Tom, do you have a lathe? If so, you could do something similar to the Digitoys solution for the LGB Ge4/4iii's: Machine down the axle in the area where it goes through the frame, and make some brass bushings to slide over the area you have machined down. The outside diameter of the bushing matches the housing, and then you would have a long term fix. 
Have a look here:

http://www.digitoys-systems.ch/cms/...;Itemid=27

If, on the other hand, the gears are failing due to poor design and not the housing wear, then that's another matter. 

Keith


----------



## chuck n (Jan 2, 2008)

Both of my layouts, one in Denver in the dark ages many years ago, and my present one in Virginia (had) have a reversing track where a train goes back and forth.

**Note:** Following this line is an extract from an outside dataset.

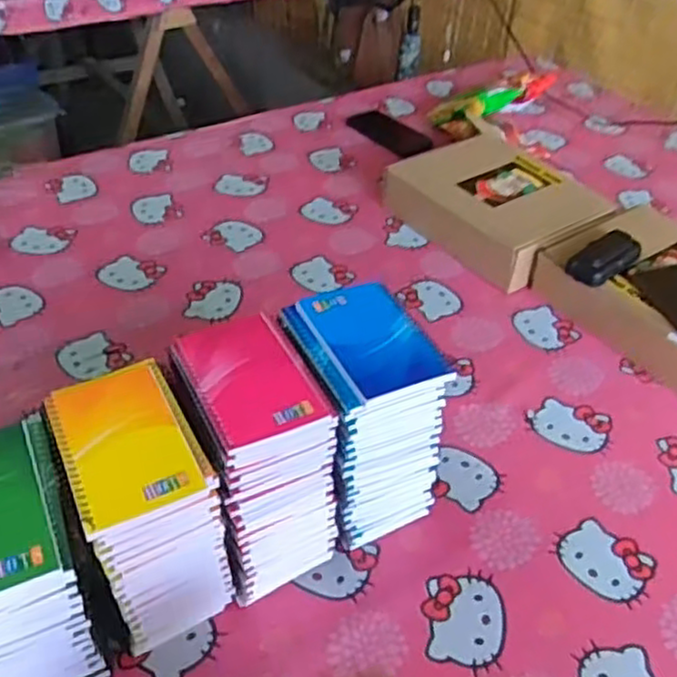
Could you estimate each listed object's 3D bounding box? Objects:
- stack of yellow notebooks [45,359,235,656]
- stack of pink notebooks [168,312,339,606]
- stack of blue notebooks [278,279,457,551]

My solution to jack rabbit starts and stops was to put a 10 ohm resister across an insulated rail joiner several feet from the section of track where the train was stopped because of a diode. The resistor slowed the train down by about half and then the diode stopped it until the polarity was reversed and the train started up slowly until it hit the resistor and came to full speed. In Denver I had this system on a cog railway on an incline and in Virginia it is on a spur that feeds my coaling tower. 



I have had to replace gears on my LGB moguls, but never on the engines that were on the reversing tracks. I haven't had any problems with the moguls since I took the added weight that I put in them, for better traction, out and started pulling shorter trains.


Chuck N


----------